White House Christmas
Penna Dexter
On the last day of November, the president and first lady switched on the 50-foot tall National Christmas tree to kick off another Christmas season in Washington D.C.
The president took the opportunity to highlight a campaign promise — his promise that we'd be saying Merry Christmas again. And on that Thursday night, he said it. He told the crowd: "We're saying Merry Christmas again." He said, "Today is a day I've been looking very much forward to all year long. It's one that we have heard and we speak about and we dream about. And now, as the president of the United States, it's my tremendous honor to finally wish America and the world, a very Merry Christmas."

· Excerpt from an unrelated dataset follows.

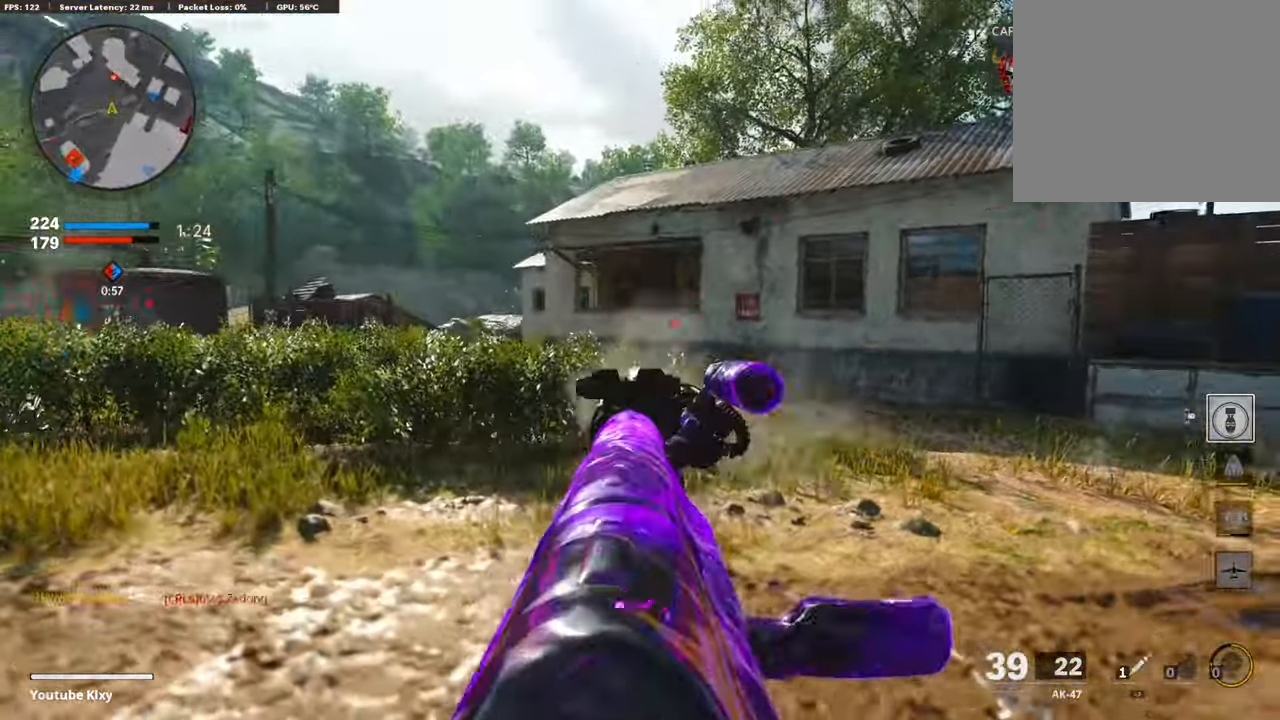
{"buttons": ["L1", "R1"], "left_stick": "up-right", "right_stick": "right", "events": [[84, "right_stick", "down-right"], [269, "CROSS", "down"], [387, "CROSS", "up"], [403, "right_stick", "right"]]}
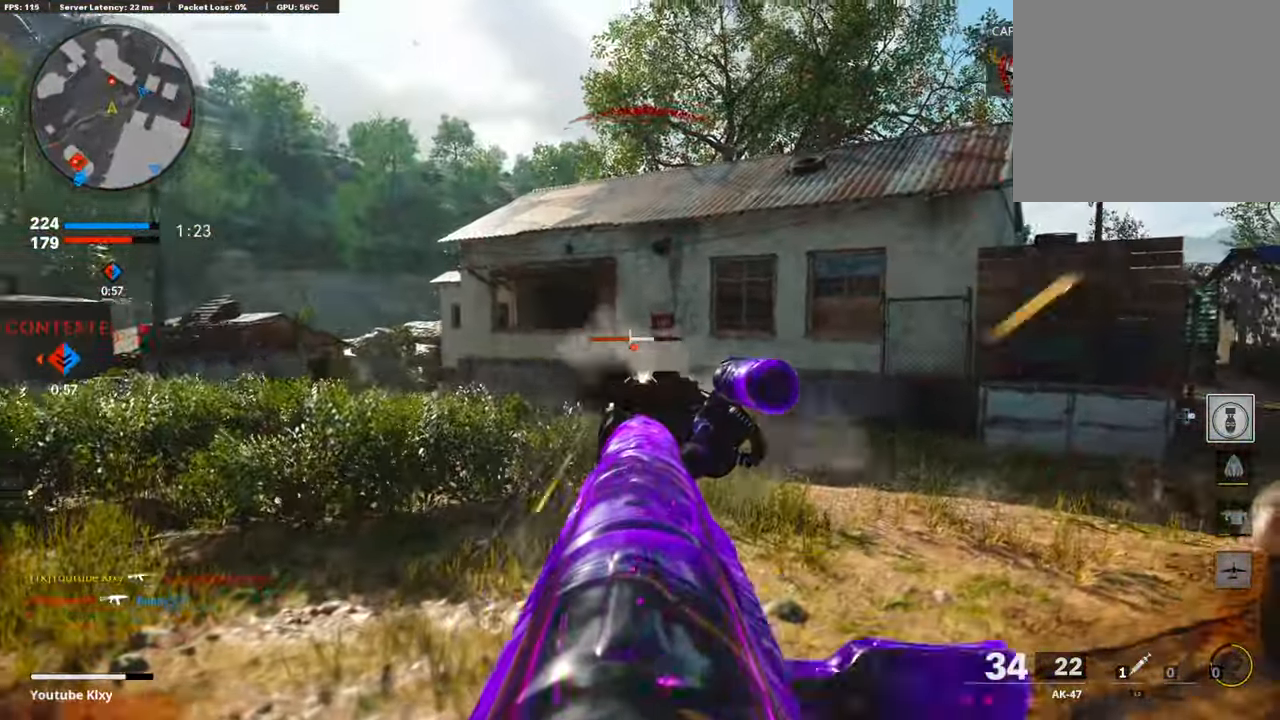
{"buttons": ["L3"], "left_stick": "up-right", "right_stick": "right", "events": [[16, "right_stick", "center"], [184, "right_stick", "down"], [353, "right_stick", "center"], [403, "L1", "up"], [403, "right_stick", "right"], [420, "R1", "up"], [470, "L3", "down"]]}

It's not that the Obamas didn't do Christmas. I mean they had 54 Christmas trees around the White House and grounds one year. (The Trumps only have 53.) Plus, President Obama often said Merry Christmas in his seasonal address.
But, early on, the previous administration, in order to make Christmas more inclusive, considered not displaying the traditional crèche in the East Room. The idea was shot down, but the point was made. The White House sent out official holiday cards each year with no mention of Christmas.
As Family Research Council points out, "the Obamas famously wanted a 'non-religious Christmas.'"
But President Trump says we're in "a holy season, the celebration of the birth of our Lord and Savior Jesus Christ." He's still inclusive. "Whatever our beliefs," he told the crowd at the Ellipse, "we know that the birth of Jesus Christ changed the course of human history."
The words Merry Christmas are fighting words because we're in a war. It's a war on the religious nature of America, prosecuted by the secular Left. Radio host Dennis Prager, who is a Jew, wrote a couple of years ago that the words “Merry Christmas bother the left because they are a reminder of just how religious America is."
So let's keep saying it: Merry Christmas!